Folk instrument making

Folk instrument makingThe zither (citera) is among the oldest string folk instruments, mentioned in medieval Hungarian texts already in the 13th century. It is mostly played as a solo instrument, just like the hurdy-gurdy (‘tekerő’ or “nyenyere”) and the bagpipe (‘duda’) are. Up until the 1920s these instruments were popular at festivities because of their strong sound with which they could provide dance music without band accompaniment. Shepherds, with their rather isolated lifestyle, have always ranked among the best players of the bagpipe.

These instruments were “rescued” from extinction through the efforts of the Hungarian folk music revival, and are today very popular instruments among Hungarian folk music bands.

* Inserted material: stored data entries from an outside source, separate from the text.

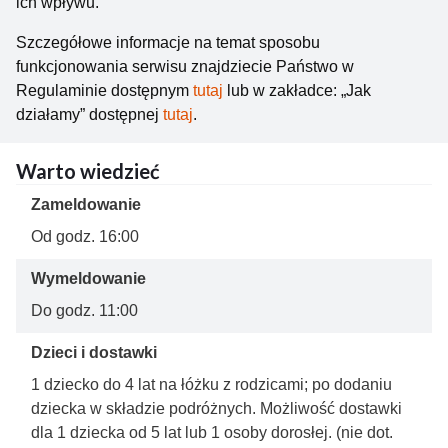
ich wpływu.
Szczegółowe informacje na temat sposobu
funkcjonowania serwisu znajdziecie Państwo w
Regulaminie dostępnym
tutaj
lub w zakładce: „Jak
działamy” dostępnej
tutaj
.
Warto wiedzieć
Zameldowanie
Od godz. 16:00
Wymeldowanie
Do godz. 11:00
Dzieci i dostawki
1 dziecko do 4 lat na łóżku z rodzicami; po dodaniu
dziecka w składzie podróżnych. Możliwość dostawki
dla 1 dziecka od 5 lat lub 1 osoby dorosłej. (nie dot.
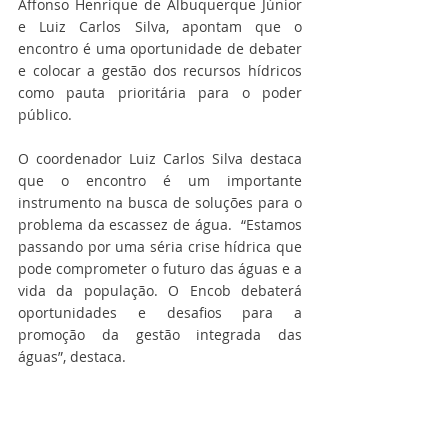
Affonso Henrique de Albuquerque Júnior 
e Luiz Carlos Silva, apontam que o 
encontro é uma oportunidade de debater 
e colocar a gestão dos recursos hídricos 
como pauta prioritária para o poder 
público.
O coordenador Luiz Carlos Silva destaca 
que o encontro é um importante 
instrumento na busca de soluções para o 
problema da escassez de água.  “Estamos 
passando por uma séria crise hídrica que 
pode comprometer o futuro das águas e a 
vida da população. O Encob debaterá 
oportunidades e desafios para a 
promoção da gestão integrada das 
águas”, destaca.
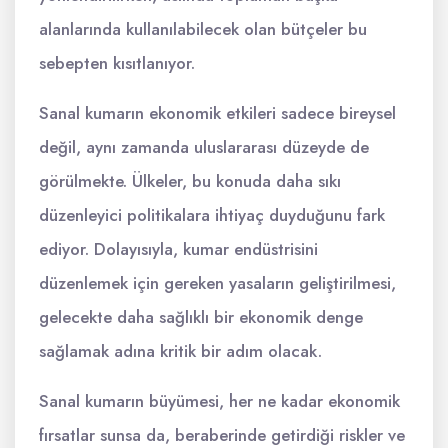
alanlarında kullanılabilecek olan bütçeler bu
sebepten kısıtlanıyor.
Sanal kumarın ekonomik etkileri sadece bireysel
değil, aynı zamanda uluslararası düzeyde de
görülmekte. Ülkeler, bu konuda daha sıkı
düzenleyici politikalara ihtiyaç duyduğunu fark
ediyor. Dolayısıyla, kumar endüstrisini
düzenlemek için gereken yasaların geliştirilmesi,
gelecekte daha sağlıklı bir ekonomik denge
sağlamak adına kritik bir adım olacak.
Sanal kumarın büyümesi, her ne kadar ekonomik
fırsatlar sunsa da, beraberinde getirdiği riskler ve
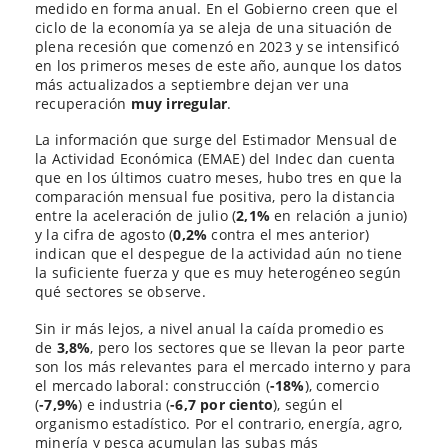
medido en forma anual. En el Gobierno creen que el
ciclo de la economía ya se aleja de una situación de
plena recesión que comenzó en 2023 y se intensificó
en los primeros meses de este año, aunque los datos
más actualizados a septiembre dejan ver una
recuperación
muy irregular
.
La información que surge del Estimador Mensual de
la Actividad Económica (EMAE) del Indec dan cuenta
que en los últimos cuatro meses, hubo tres en que la
comparación mensual fue positiva, pero la distancia
entre la aceleración de julio (
2,1%
en relación a junio)
y la cifra de agosto (
0,2%
contra el mes anterior)
indican que el despegue de la actividad aún no tiene
la suficiente fuerza y que es muy heterogéneo según
qué sectores se observe.
Sin ir más lejos, a nivel anual la caída promedio es
de
3,8%
, pero los sectores que se llevan la peor parte
son los más relevantes para el mercado interno y para
el mercado laboral: construcción (
-18%
), comercio
(
-7,9%
) e industria (
-6,7 por ciento
), según el
organismo estadístico. Por el contrario, energía, agro,
minería y pesca acumulan las subas más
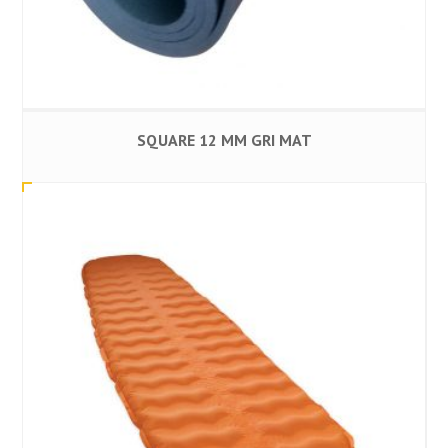
SQUARE 12 MM GRI MAT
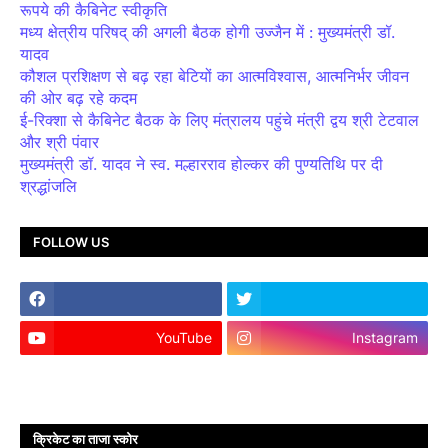
रूपये की कैबिनेट स्वीकृति
मध्य क्षेत्रीय परिषद् की अगली बैठक होगी उज्जैन में : मुख्यमंत्री डॉ.
यादव
कौशल प्रशिक्षण से बढ़ रहा बेटियों का आत्मविश्वास, आत्मनिर्भर जीवन
की ओर बढ़ रहे कदम
ई-रिक्शा से कैबिनेट बैठक के लिए मंत्रालय पहुंचे मंत्री द्वय श्री टेटवाल
और श्री पंवार
मुख्यमंत्री डॉ. यादव ने स्व. मल्हारराव होल्कर की पुण्यतिथि पर दी
श्रद्धांजलि
FOLLOW US
YouTube
Instagram
क्रिकेट का ताजा स्कोर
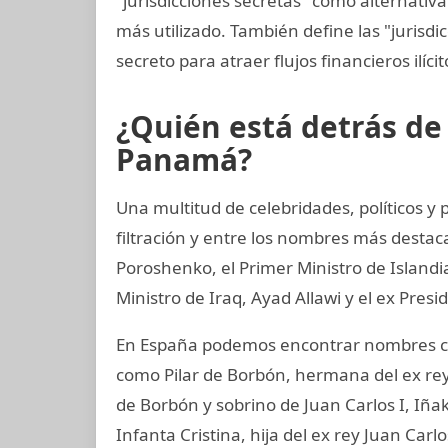
"jurisdicciones secretas" como alternativa 
más utilizado. También define las "jurisdi
secreto para atraer flujos financieros ilíci
¿Quién está detrás d
Panamá?
Una multitud de celebridades, políticos y
filtración y entre los nombres más destac
Poroshenko, el Primer Ministro de Island
Ministro de Iraq, Ayad Allawi y el ex Pres
En España podemos encontrar nombres co
como Pilar de Borbón, hermana del ex rey
de Borbón y sobrino de Juan Carlos I, Iñ
Infanta Cristina, hija del ex rey Juan Carl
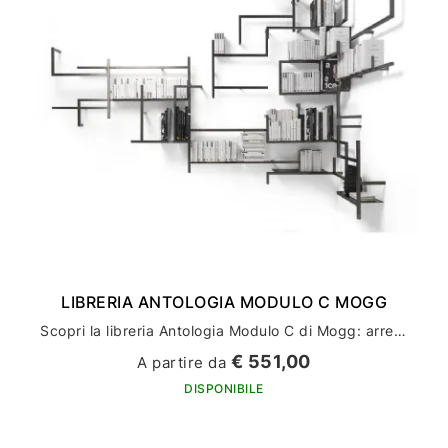
LIBRERIA ANTOLOGIA MODULO C MOGG
Scopri la libreria Antologia Modulo C di Mogg: arreda la tua casa con stile ed eleganza
€ 551,00
A partire da
DISPONIBILE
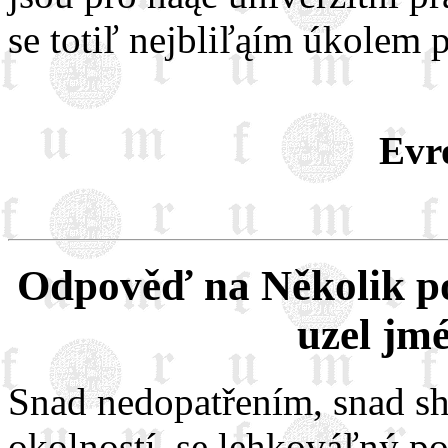
se totiľ nejbliľąím úkolem 
Evr
Odpověď na Několik p
uzel jm
Snad nedopatřením, snad s
okolností, se lehkováľný p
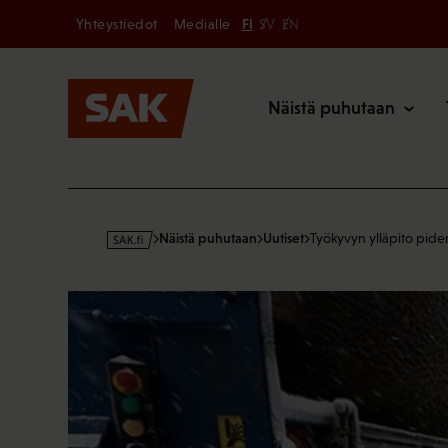
Secondary
Hyppää
Yhteystiedot
Medialle
FI
SV
EN
sisältöön
Päävalikk
Näistä puhutaan
s
Näistä puhutaan
Uutiset
Työkyvyn ylläpito pide
a
k
·
f
i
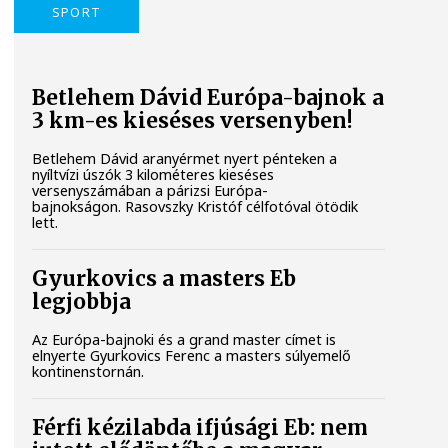
SPORT
Betlehem Dávid Európa-bajnok a
3 km-es kieséses versenyben!
Betlehem Dávid aranyérmet nyert pénteken a
nyíltvízi úszók 3 kilométeres kieséses
versenyszámában a párizsi Európa-
bajnokságon. Rasovszky Kristóf célfotóval ötödik
lett.
Gyurkovics a masters Eb
legjobbja
Az Európa-bajnoki és a grand master címet is
elnyerte Gyurkovics Ferenc a masters súlyemelő
kontinenstornán.
Férfi kézilabda ifjúsági Eb: nem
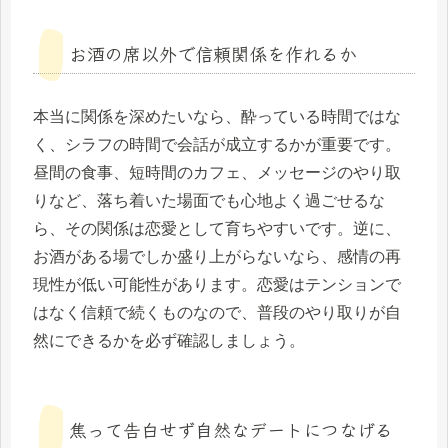
お酒の席以外で信頼関係を作れるか
本当に関係を深めたいなら、酔っている時間ではな
く、シラフの時間で会話が成立するかが重要です。
昼間の食事、短時間のカフェ、メッセージのやり取
りなど、落ち着いた場面でも心地よく過ごせるな
ら、その関係は恋愛として育ちやすいです。逆に、
お酒がある場でしか盛り上がらないなら、感情の再
現性が低い可能性があります。恋愛はテンションで
はなく信頼で続くものなので、普段のやり取りが自
然にできるかを必ず確認しましょう。
焦って告白せず自然なデートにつなげる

The percussive cello (‘gardon’) is unique to Hungarian folk music and is made in the Easternmost regions of Transylvania, in the Csik basin and Gyimes valley. The special shape of the gardon is carved out of a single piece of maple wood and and another piece of willow wood. The gardon is not bowed like a cello, but „hit” with the bow. In contrast to most folk instruments, we regularly find women playing it.  The gardon player is very often the wife of the fiddler.

Tibor Gáts

Born in 1949, Tibor Gáts has been making traditional folk instruments since 1973; zither and gardon are his specialty. His zithers, which come in a wide array of shapes, sizes, tones, and pitches, span from traditional Hungarian folk zithers to “Gáts instruments” that reflect the maker’s creative personality and original ideas. Professional and amateur musicians, zither bands and folk music schools equally take pleasure in using his instruments, as he designs each one to meet the specific needs of its future player. For many years, he has participated in domestic and international exhibitions and is the recipient of numerous recognitions, and holds the title Master of Folk Art award since 1993.